**TEXT SECTION**
Seems like a race condition to me. In this case I would expect the job to fail and may be retry later.
Apologies for closing this, I think github did something silly with automation
I don't need to restart Docker for this to occur. I'm not sure WHAT is proccing the change but under bridge networking my allocations are started with just a loopback interface.

**PROBLEM TO WORK ON**
Return, word for word, the stretch of the thread excerpt from "Apologies for closing" through "a loopback interface.". Rely only on the thread excerpt above.

**Multi-view geometry rows**
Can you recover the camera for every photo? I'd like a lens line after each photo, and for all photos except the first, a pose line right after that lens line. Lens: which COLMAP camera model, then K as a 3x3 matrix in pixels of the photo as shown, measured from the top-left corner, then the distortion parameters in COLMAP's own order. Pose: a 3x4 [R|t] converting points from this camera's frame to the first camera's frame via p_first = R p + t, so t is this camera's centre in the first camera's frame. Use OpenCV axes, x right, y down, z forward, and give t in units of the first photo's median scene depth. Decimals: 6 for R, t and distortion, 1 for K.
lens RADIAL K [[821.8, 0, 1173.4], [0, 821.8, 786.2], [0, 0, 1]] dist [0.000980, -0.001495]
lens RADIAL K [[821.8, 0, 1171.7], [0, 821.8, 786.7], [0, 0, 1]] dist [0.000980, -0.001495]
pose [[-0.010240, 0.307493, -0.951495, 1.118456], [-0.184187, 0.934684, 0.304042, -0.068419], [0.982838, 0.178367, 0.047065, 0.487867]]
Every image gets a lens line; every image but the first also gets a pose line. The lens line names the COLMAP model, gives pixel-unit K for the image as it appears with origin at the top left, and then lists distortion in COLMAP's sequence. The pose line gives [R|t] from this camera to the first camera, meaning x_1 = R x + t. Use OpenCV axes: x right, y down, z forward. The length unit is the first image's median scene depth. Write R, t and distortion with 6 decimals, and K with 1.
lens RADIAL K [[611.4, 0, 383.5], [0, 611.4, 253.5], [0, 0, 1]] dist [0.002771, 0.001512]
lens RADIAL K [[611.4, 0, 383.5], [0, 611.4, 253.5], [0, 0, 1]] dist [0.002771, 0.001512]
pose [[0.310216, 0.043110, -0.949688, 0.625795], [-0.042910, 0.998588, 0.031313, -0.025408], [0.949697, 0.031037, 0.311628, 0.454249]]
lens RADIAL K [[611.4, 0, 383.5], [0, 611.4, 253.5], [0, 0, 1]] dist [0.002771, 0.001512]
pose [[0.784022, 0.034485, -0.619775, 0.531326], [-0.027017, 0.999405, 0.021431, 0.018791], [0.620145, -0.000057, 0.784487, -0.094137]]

**TASK RESULT**
Apologies for closing this, I think github did something silly with automation
I don't need to restart Docker for this to occur. I'm not sure WHAT is proccing the change but under bridge networking my allocations are started with just a loopback interface.